Have you packed for The Rapture?
If not, then you'd better hurry, because it's happening today. At least according to serial Rapture-predictor Harold Camping. It's really inconvenient for me. It's my sweetie's birthday, so we have plans for tonight and tomorrow I'm having people over for dinner, so I should at least pretend to drag the vacuum around and perhaps do some shopping. On, the other hand, I'm probably not among the ones chosen to rapturate (rapturize? raptate?). If you think you may be one of the lucky ones chosen to get sucked up into heaven, leaving behind your pets and your non-believing relatives, it's recommended that you pack lightly. One pair of slippers, one white gown and a couple of light snacks in ziploc bags.

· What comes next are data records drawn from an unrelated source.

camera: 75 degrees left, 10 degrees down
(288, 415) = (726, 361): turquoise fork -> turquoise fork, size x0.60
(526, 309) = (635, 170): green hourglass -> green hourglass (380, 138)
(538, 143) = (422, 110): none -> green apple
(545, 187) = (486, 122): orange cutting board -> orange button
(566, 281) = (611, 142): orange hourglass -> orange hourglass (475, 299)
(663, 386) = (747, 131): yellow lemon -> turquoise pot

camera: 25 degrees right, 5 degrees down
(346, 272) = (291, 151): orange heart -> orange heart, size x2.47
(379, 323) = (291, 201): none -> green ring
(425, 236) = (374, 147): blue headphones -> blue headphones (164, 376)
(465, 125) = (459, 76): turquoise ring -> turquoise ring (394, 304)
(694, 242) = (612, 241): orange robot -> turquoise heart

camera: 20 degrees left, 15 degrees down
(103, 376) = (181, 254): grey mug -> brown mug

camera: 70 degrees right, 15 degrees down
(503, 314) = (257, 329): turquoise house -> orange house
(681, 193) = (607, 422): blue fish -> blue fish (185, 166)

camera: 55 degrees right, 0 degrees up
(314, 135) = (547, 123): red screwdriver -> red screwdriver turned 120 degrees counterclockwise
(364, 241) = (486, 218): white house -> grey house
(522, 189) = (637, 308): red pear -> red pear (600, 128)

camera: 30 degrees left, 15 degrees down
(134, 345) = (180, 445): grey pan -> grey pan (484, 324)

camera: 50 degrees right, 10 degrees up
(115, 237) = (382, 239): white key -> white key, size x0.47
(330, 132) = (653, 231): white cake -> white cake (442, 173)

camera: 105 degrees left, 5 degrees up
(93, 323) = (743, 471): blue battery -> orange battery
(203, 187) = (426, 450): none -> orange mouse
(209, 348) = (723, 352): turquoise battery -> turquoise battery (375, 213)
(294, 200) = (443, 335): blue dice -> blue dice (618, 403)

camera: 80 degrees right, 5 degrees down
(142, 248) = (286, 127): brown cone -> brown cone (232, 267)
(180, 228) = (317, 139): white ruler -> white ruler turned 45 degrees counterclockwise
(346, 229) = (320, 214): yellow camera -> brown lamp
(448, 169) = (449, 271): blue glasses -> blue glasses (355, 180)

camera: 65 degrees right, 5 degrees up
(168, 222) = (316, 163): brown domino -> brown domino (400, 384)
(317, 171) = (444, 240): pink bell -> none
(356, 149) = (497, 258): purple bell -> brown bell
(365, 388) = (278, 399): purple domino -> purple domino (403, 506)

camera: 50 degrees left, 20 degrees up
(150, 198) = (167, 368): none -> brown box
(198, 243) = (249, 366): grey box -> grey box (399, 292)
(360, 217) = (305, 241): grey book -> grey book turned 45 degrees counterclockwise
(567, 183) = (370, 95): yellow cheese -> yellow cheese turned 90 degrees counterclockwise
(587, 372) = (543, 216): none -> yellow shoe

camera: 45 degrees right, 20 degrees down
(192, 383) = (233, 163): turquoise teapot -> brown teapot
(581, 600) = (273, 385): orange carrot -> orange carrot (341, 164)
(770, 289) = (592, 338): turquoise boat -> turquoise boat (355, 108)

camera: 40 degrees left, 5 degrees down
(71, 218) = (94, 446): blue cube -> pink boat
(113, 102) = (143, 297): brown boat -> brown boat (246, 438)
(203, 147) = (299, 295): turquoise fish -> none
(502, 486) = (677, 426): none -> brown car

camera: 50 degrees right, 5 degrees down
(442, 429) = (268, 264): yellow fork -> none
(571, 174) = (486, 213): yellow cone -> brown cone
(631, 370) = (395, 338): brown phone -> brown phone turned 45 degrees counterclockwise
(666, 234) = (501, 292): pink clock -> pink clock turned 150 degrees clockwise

This from Slate: "The end is near, again, probably. So get ready, maybe. Harold Camping, the 90-year-old radio host who famously predicted the world would end last May on the 21st, has confirmed that he believes the world will now end Friday, "probably." After God failed to deliver on the appointed date last spring, Camping, facing mockery from the press and crushing disappointment and anger from his followers, quickly produced a revision to his predication, setting the new, for-real-this-time, date of Oct. 21. According to his revised explanation, the "spiritual rapture” did indeed occur on May 21, but the actual end-of-the-world rapture will occur Friday. Conveniently, the spiritual rapture passed virtually undetected to all but Camping. Camping, who suffered a stroke last June, has been absent from his Family Radio broadcasts while hospitalized. He left the hospital in early September and earlier this month posted a podcast, saying: "October 21, that's coming very shortly,
that looks like it will be, at this point, it will be the final end of everything." As the San Francisco Chronicle points out, Camping seemed to be hedging with this revised doomsday prediction: “The Oakland minister's latest prediction of the end of the world … is couched among words like 'probably' and 'maybe,' a far cry from the carved-in-stone certitude he projected onto his infamous May 21 forecast.” And, as the International Business Times notes, the end of the world will be very quiet. Quoting Camping: "[Non-believers will] quietly die…the true believers will quietly receive the new heaven and the new earth. I really am beginning to think as I restudied these matters that there’s going to be no big display of any kind."